Original Description

"Keynote Title: ""Open World Embodied Intelligence: Learning from Perception to Action in the Wild""
Speaker Biography
Abhinav Valada is a Full Professor at the University of Freiburg, where he directs the Robot Learning Lab. He is affiliated with the Department of Computer Science, the BrainLinks-BrainTools center, and a founding faculty of the ELLIS Unit Freiburg. He received his Ph.D. from the University of Freiburg and his M.S. in Robotics from Carnegie Mellon University. Abhinav’s research lies at the intersection of robotics, machine learning, and computer vision, addressing fundamental problems in perception, state estimation, and decision making to enable robots to operate reliably in complex and diverse open-world settings. For his research, he received the IEEE RAS Early Career Award in Robotics and Automation, IROS Toshio Fukuda Young Professional Award, NVIDIA Research Award, IROS Best Paper on Cognitive Robotics, among others.

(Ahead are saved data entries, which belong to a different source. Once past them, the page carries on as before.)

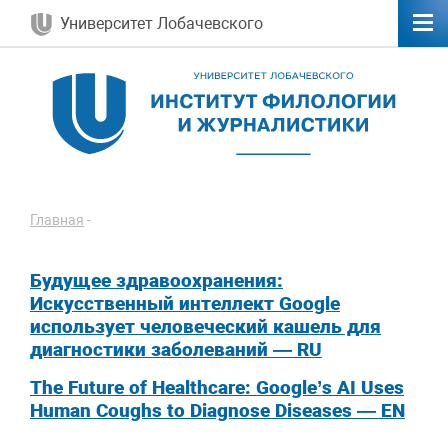
Университет Лобачевского
Главная
-
Будущее здравоохранения:
Искусственный интеллект Google
использует человеческий кашель для
диагностики заболеваний — RU
The Future of Healthcare: Google’s AI Uses
Human Coughs to Diagnose Diseases — EN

Abhinav is a DFG Emmy Noether AI Fellow, Scholar of the ELLIS Society, IEEE Senior Member, and Co-Chair of the IEEE RAS Technical Committee on Robot Learning. He is a Senior Editor for IEEE Robotics and Automation Letters as well as an Associate Editor and Area Chair for multiple conferences and journals. Many aspects of his research have been prominently featured in wider media such as the Discovery Channel, NBC News, Business Times, and The Economic Times.
Abstract
A longstanding goal in robotics is to build agents that learn from the world and assist people in everyday tasks across homes, factories, and streets. This talk outlines a path to open world autonomy that learns continuously, reasons with language and vision, and closes the loop from perception to action. I will present representations that capture objects, relations, and articulation, online learning that adapts during deployment without forgetting, and uncertainty-aware decision making that knows when to ask for clarification, seek information, or recover. I will also discuss data and model efficiency in policy learning for long-horizon tasks, including from demonstrations, teleoperation, and world models for rapid offline adaptation. I will conclude with a discussion of safety, fairness, and responsible deployment, so that learning-enabled autonomy earns trust and delivers value to society.